▶ [WORK INSTRUCTION 1]: From the St. Theresa Church text, extract the passage that begins at the words "St. Theresa Church" and stops after the words "the parish rectory.", copying it verbatim.
▶ [WORK INSTRUCTION 2]: According to the St. Theresa Church text, on what date did Bishop Walter W. Curtis dedicate the present granite and limestone church building?

▶ [TEXT SECTION]:

▼

St. Theresa Church is a Roman Catholic church in Trumbull, Connecticut, a part of the Diocese of Bridgeport. The parish is considered the Mother Church of Trumbull and is the largest in town with over 3,100 parishioner families.

== History ==
The Saint Theresa Parish was originally created on October 4, 1934, by Bishop Maurice F. McAuliffe of Hartford. Aware of the spiritual needs of the people of Trumbull, the Bishop made Saint Theresa's the first Catholic Church in town, and dedicated it in honor of Thérèse of Lisieux, the Little Flower of Jesus. Bishop McAuliffe dedicated the original small white frame church on September 22, 1935, so that Saint Theresa's functioned as a true parish. The original church was a classic New England colonial design that could seat some four hundred people, and the neighboring McLevy homestead became the parish rectory.

In 1960, Bishop Lawrence J. Shehan gave permission to construct the present cathedral-like granite and limestone church building, which was dedicated by Bishop Walter W. Curtis on April 1, 1962. The parish celebrated its Diamond Jubilee in 2009 and received a letter of congratulations from Bishop Lori.

On October 1, 2017, the parish dedicated Our Lady of Fátima Chapel for perpetual Eucharistic adoration. The chapel is open twenty-four hours per day, seven days a week.

==Music==
The parish has an established traditional church music program. The choir is composed of approximately 35 singers, including four professional section leaders (SATB). The choir sings high quality literature ranging from Gregorian chant and polyphony through 21st century repertoire.

Instruments include a three-manual 38 rank Peragallo pipe organ with 7 additional Walker electronic stops, mainly in the Pedal division. Adjacent to the organ is a Yamaha concert grand piano. The organ is frequently used as a concert instrument and is featured in a 1999 compact disk of French organ works performed by Stephen Tharp. It was also a feature instrument in the 2010 Pipe Organ Encounter program of the Bridgeport Chapter of the American Guild of Organists. Saint Theresa's Church has been a regular site for Connecticut Chamber Choir concerts.

▲

▶ [DATASET EXCERPTS]:
▼

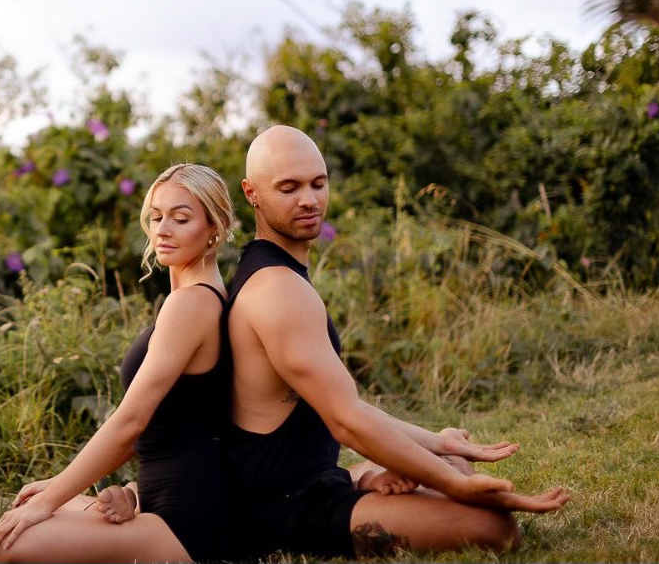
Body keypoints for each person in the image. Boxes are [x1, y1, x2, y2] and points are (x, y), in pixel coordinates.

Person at [221, 125, 571, 560]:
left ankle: (367, 477)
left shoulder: (275, 273)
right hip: (281, 511)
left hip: (313, 480)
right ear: (251, 193)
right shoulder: (276, 289)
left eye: (318, 183)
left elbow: (336, 401)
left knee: (452, 463)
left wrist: (441, 443)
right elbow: (346, 421)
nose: (309, 200)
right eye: (288, 188)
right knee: (492, 527)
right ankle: (366, 481)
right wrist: (457, 487)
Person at [0, 163, 234, 563]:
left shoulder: (193, 302)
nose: (162, 230)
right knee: (30, 502)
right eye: (156, 217)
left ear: (215, 228)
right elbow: (164, 424)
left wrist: (50, 501)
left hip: (187, 520)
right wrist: (124, 493)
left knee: (14, 545)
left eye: (181, 218)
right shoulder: (201, 297)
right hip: (155, 497)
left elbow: (130, 422)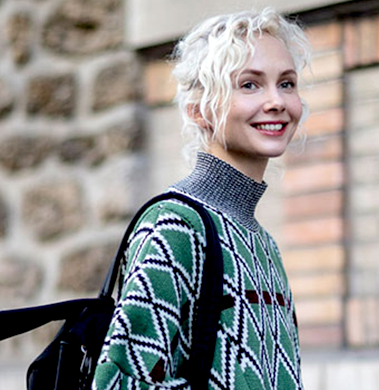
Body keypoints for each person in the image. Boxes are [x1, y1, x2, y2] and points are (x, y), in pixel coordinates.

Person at [93, 8, 311, 390]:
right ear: (199, 110)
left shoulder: (263, 244)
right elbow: (119, 382)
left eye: (287, 83)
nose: (277, 101)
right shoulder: (175, 225)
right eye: (249, 85)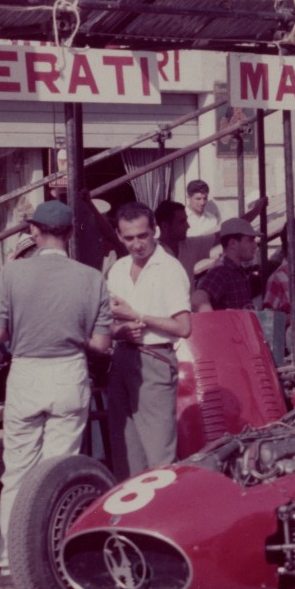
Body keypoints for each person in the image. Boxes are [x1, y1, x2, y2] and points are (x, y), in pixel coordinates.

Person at [0, 199, 112, 589]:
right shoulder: (91, 278)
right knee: (59, 471)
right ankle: (52, 557)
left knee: (18, 471)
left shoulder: (12, 273)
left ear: (34, 232)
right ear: (71, 234)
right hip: (69, 372)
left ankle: (9, 562)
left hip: (26, 372)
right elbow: (102, 344)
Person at [104, 201, 193, 478]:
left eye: (142, 235)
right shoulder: (117, 268)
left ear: (154, 231)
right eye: (128, 237)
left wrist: (138, 316)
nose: (136, 244)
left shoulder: (169, 268)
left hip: (154, 360)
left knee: (159, 456)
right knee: (126, 455)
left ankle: (166, 516)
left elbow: (183, 326)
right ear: (119, 236)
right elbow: (108, 322)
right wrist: (121, 330)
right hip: (121, 359)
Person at [193, 218, 263, 312]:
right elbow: (197, 300)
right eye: (250, 240)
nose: (255, 245)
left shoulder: (238, 272)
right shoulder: (221, 272)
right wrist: (216, 325)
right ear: (233, 243)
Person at [179, 179, 222, 273]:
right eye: (198, 199)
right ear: (188, 197)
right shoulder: (180, 218)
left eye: (205, 198)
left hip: (208, 268)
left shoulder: (212, 219)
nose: (202, 203)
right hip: (186, 269)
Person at [153, 199, 189, 264]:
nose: (188, 226)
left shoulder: (189, 244)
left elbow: (213, 237)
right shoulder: (153, 253)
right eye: (181, 222)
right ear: (165, 226)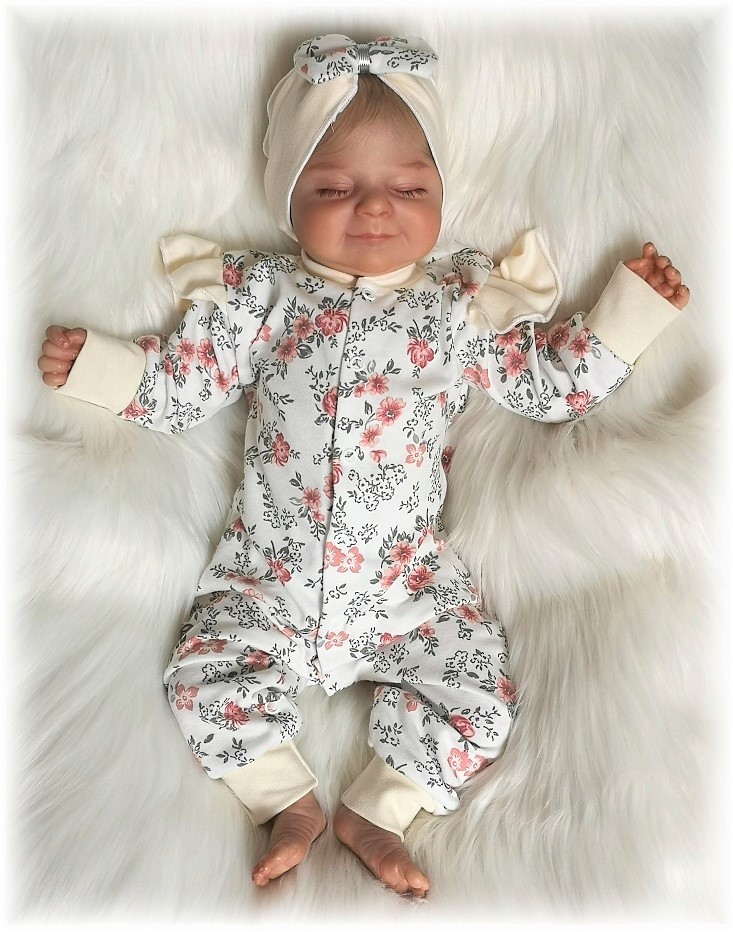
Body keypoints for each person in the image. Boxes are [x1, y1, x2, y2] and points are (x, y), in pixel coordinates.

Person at [37, 34, 689, 898]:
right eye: (334, 188)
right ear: (288, 198)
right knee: (201, 673)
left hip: (405, 587)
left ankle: (381, 807)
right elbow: (186, 385)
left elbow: (547, 386)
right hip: (266, 576)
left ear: (440, 195)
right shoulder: (263, 296)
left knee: (478, 696)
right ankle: (284, 798)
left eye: (409, 188)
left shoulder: (457, 305)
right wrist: (101, 367)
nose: (375, 207)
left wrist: (625, 314)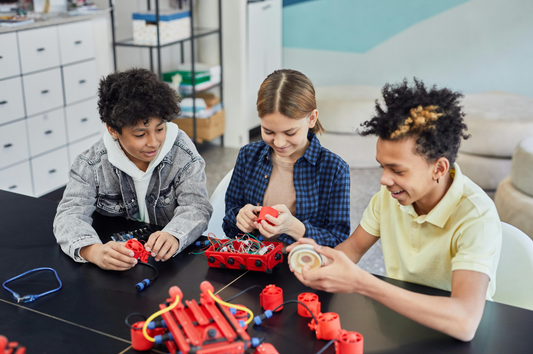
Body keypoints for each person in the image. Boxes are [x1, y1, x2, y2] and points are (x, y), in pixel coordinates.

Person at [287, 79, 502, 341]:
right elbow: (353, 248)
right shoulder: (389, 198)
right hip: (401, 326)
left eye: (397, 170)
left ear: (439, 169)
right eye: (382, 167)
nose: (384, 180)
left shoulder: (476, 217)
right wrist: (320, 259)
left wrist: (362, 282)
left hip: (453, 338)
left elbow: (465, 322)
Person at [53, 68, 212, 271]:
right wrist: (93, 251)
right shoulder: (91, 165)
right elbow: (69, 215)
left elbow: (197, 207)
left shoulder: (182, 153)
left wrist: (173, 234)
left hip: (168, 265)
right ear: (112, 130)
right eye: (140, 135)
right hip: (118, 262)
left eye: (160, 129)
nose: (153, 143)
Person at [222, 69, 350, 247]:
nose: (279, 142)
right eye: (268, 131)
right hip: (252, 262)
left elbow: (339, 240)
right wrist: (239, 218)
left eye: (290, 132)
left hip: (303, 267)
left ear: (311, 119)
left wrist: (293, 227)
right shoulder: (248, 155)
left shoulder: (334, 169)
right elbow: (229, 219)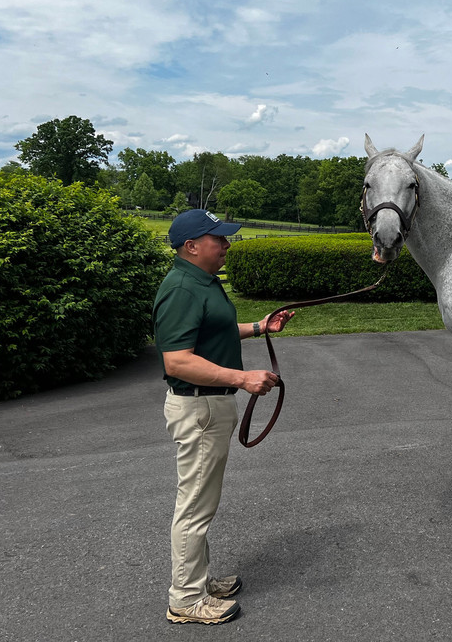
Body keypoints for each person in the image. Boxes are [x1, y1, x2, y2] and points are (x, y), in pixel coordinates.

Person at [153, 208, 294, 625]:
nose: (227, 245)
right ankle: (185, 599)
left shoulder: (201, 281)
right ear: (191, 246)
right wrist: (242, 377)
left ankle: (197, 580)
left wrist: (259, 326)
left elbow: (212, 331)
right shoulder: (181, 287)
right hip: (198, 408)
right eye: (219, 239)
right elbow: (177, 360)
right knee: (195, 505)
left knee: (202, 501)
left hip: (211, 406)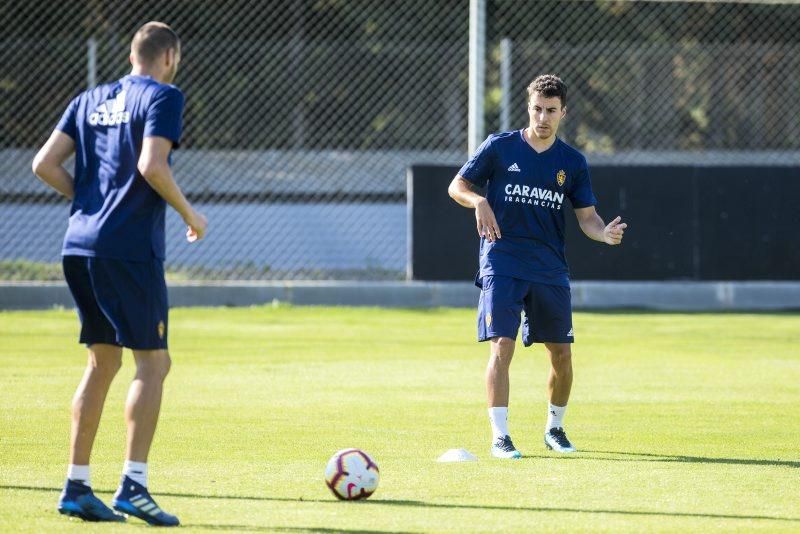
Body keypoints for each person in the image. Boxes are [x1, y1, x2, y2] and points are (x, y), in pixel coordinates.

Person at [32, 21, 207, 525]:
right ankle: (134, 484)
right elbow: (153, 166)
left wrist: (90, 201)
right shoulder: (164, 96)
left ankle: (77, 486)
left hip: (79, 246)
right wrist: (190, 214)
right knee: (153, 365)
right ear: (169, 55)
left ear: (133, 54)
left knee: (102, 363)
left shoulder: (89, 99)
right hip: (128, 249)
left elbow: (44, 164)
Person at [448, 74, 626, 459]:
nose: (542, 117)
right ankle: (500, 436)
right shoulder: (500, 147)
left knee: (562, 354)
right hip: (502, 260)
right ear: (528, 108)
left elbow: (588, 218)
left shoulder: (572, 162)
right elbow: (457, 186)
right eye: (536, 109)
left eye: (550, 111)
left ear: (563, 112)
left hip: (549, 267)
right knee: (502, 345)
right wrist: (479, 202)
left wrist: (604, 234)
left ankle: (555, 429)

▲

▶ [PROBLEM SOLUTION 1]:
St. Theresa Church is a Roman Catholic church in Trumbull, Connecticut, a part of the Diocese of Bridgeport. The parish is considered the Mother Church of Trumbull and is the largest in town with over 3,100 parishioner families.

== History ==
The Saint Theresa Parish was originally created on October 4, 1934, by Bishop Maurice F. McAuliffe of Hartford. Aware of the spiritual needs of the people of Trumbull, the Bishop made Saint Theresa's the first Catholic Church in town, and dedicated it in honor of Thérèse of Lisieux, the Little Flower of Jesus. Bishop McAuliffe dedicated the original small white frame church on September 22, 1935, so that Saint Theresa's functioned as a true parish. The original church was a classic New England colonial design that could seat some four hundred people, and the neighboring McLevy homestead became the parish rectory.

▶ [PROBLEM SOLUTION 2]: April 1, 1962.